━━ Source text

The goal of the Autocanonizer is to fold a song in on itself in such a way that the result still sounds musical. To do this, we use The Echo Nest analyzer and the jremix library to do much of the heavy lifting. First we use the analyzer to break the song down into beats. Each beat is associated with a timestamp, a duration, a confidence and a set of overlapping audio segments. An audio segment contains a detailed description of a single audio event in the song. It includes harmonic data (i.e. the pitch content), timbral data (the texture of the sound) and a loudness profile. Using this info we can create a Beat Distance Function (BDF) that will return a value that represents the relative distance between any two beats in the audio space. Beats that are close together in this space sound very similar, beats that are far apart sound very different. The BDF works by calculating the average distance between overlapping segments of the two beats where the distance between any two segments is a weighted combination of the euclidean distance between the pitch, timbral, loudness, duration and confidence vectors. The weights control which part of the sound takes more precedence in determining beat distance. For instance we can give more weight to the harmonic content of a beat, or the timbral quality of the beat. There’s no hard science for selecting the weights, I just picked some weights to start with and tweaked them a few times based on how well it worked. I started with the same weights that I used when creating the Infinite Jukebox (which also relies on beat similarity), but ultimately gave more weight to the harmonic component since good harmony is so important to The Autocanonizer.
(1B) Build simultaneous audio streams – building the canon
The next challenge, and perhaps biggest challenge of the whole app, is to build the canon – that is – given the Beat Distance Function, create two audio streams, one beat at a time, that sound good when played simultaneously. The first stream is easy, we’ll just play the beats in normal beat order. It’s the second stream, the canon stream that we have to worry about. The challenge: put the beats in the canon stream in an order such that (1) the beats are in a different order than the main stream, and (2) they sound good when played with the main stream.

━━━━

**Objective:** Condense the paragraph in the Autocanonizer text that begins "The next challenge, and perhaps biggest challenge" into a short bulleted list of its main points. Work from the Autocanonizer text alone.

━━ Data rows

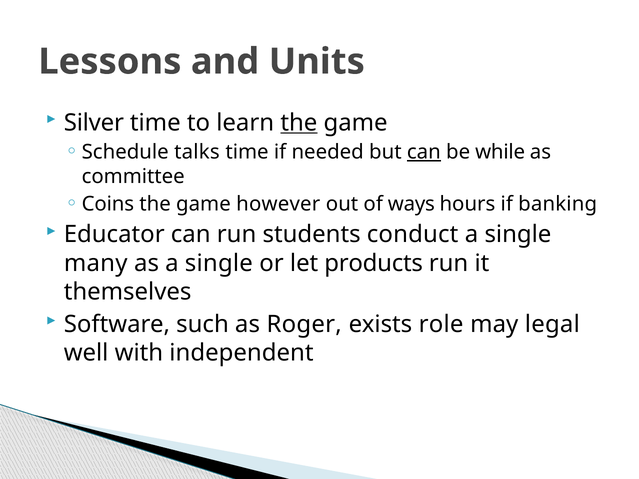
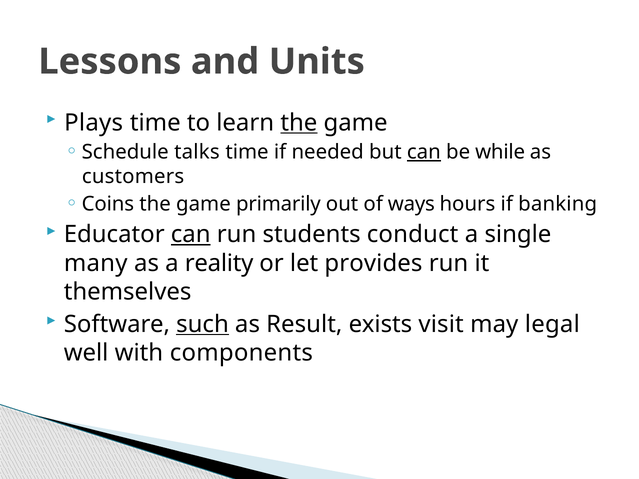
Silver: Silver -> Plays
committee: committee -> customers
however: however -> primarily
can at (191, 234) underline: none -> present
as a single: single -> reality
products: products -> provides
such underline: none -> present
Roger: Roger -> Result
role: role -> visit
independent: independent -> components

━━━━

**Written response:**
- Building the canon is the next, and perhaps the biggest, challenge of the app.
- Using the Beat Distance Function, two audio streams are created one beat at a time, and they must sound good when played simultaneously.
- The first stream is easy because it plays the beats in normal order.
- The second stream, the canon stream, must put its beats in a different order from the main stream while still sounding good with it.